**Exercise description**:
Format all the lines of the items below as a single numbered list, leaving out any blank lines.

Stored dataset items:
☆ ☆ ☆ ☆ ☆

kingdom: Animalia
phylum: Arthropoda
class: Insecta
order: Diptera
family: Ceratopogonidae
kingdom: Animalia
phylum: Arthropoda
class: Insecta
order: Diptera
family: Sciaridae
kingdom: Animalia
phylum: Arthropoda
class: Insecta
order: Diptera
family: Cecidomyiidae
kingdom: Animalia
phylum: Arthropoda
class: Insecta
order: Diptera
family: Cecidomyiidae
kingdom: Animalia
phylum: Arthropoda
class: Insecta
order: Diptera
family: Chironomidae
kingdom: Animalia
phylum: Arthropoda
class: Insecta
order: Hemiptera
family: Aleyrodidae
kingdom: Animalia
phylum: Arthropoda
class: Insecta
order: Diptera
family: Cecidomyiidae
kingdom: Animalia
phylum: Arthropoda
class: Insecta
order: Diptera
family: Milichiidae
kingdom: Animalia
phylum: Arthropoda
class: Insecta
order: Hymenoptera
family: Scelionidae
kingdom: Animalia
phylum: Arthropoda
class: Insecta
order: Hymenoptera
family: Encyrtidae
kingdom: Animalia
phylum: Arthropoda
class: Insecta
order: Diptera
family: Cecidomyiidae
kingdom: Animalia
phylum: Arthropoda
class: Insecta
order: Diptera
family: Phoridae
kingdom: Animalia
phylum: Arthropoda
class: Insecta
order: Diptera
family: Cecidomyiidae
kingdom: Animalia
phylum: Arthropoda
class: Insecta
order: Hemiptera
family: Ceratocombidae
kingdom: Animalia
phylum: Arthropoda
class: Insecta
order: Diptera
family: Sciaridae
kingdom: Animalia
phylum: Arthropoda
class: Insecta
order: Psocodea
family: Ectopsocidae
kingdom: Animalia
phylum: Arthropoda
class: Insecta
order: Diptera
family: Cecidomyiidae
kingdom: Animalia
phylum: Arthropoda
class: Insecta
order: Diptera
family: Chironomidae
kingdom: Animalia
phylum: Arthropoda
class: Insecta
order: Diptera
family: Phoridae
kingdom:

☆ ☆ ☆ ☆ ☆

**Output for this task**:
1. kingdom: Animalia
2. phylum: Arthropoda
3. class: Insecta
4. order: Diptera
5. family: Ceratopogonidae
6. kingdom: Animalia
7. phylum: Arthropoda
8. class: Insecta
9. order: Diptera
10. family: Sciaridae
11. kingdom: Animalia
12. phylum: Arthropoda
13. class: Insecta
14. order: Diptera
15. family: Cecidomyiidae
16. kingdom: Animalia
17. phylum: Arthropoda
18. class: Insecta
19. order: Diptera
20. family: Cecidomyiidae
21. kingdom: Animalia
22. phylum: Arthropoda
23. class: Insecta
24. order: Diptera
25. family: Chironomidae
26. kingdom: Animalia
27. phylum: Arthropoda
28. class: Insecta
29. order: Hemiptera
30. family: Aleyrodidae
31. kingdom: Animalia
32. phylum: Arthropoda
33. class: Insecta
34. order: Diptera
35. family: Cecidomyiidae
36. kingdom: Animalia
37. phylum: Arthropoda
38. class: Insecta
39. order: Diptera
40. family: Milichiidae
41. kingdom: Animalia
42. phylum: Arthropoda
43. class: Insecta
44. order: Hymenoptera
45. family: Scelionidae
46. kingdom: Animalia
47. phylum: Arthropoda
48. class: Insecta
49. order: Hymenoptera
50. family: Encyrtidae
51. kingdom: Animalia
52. phylum: Arthropoda
53. class: Insecta
54. order: Diptera
55. family: Cecidomyiidae
56. kingdom: Animalia
57. phylum: Arthropoda
58. class: Insecta
59. order: Diptera
60. family: Phoridae
61. kingdom: Animalia
62. phylum: Arthropoda
63. class: Insecta
64. order: Diptera
65. family: Cecidomyiidae
66. kingdom: Animalia
67. phylum: Arthropoda
68. class: Insecta
69. order: Hemiptera
70. family: Ceratocombidae
71. kingdom: Animalia
72. phylum: Arthropoda
73. class: Insecta
74. order: Diptera
75. family: Sciaridae
76. kingdom: Animalia
77. phylum: Arthropoda
78. class: Insecta
79. order: Psocodea
80. family: Ectopsocidae
81. kingdom: Animalia
82. phylum: Arthropoda
83. class: Insecta
84. order: Diptera
85. family: Cecidomyiidae
86. kingdom: Animalia
87. phylum: Arthropoda
88. class: Insecta
89. order: Diptera
90. family: Chironomidae
91. kingdom: Animalia
92. phylum: Arthropoda
93. class: Insecta
94. order: Diptera
95. family: Phoridae
96. kingdom:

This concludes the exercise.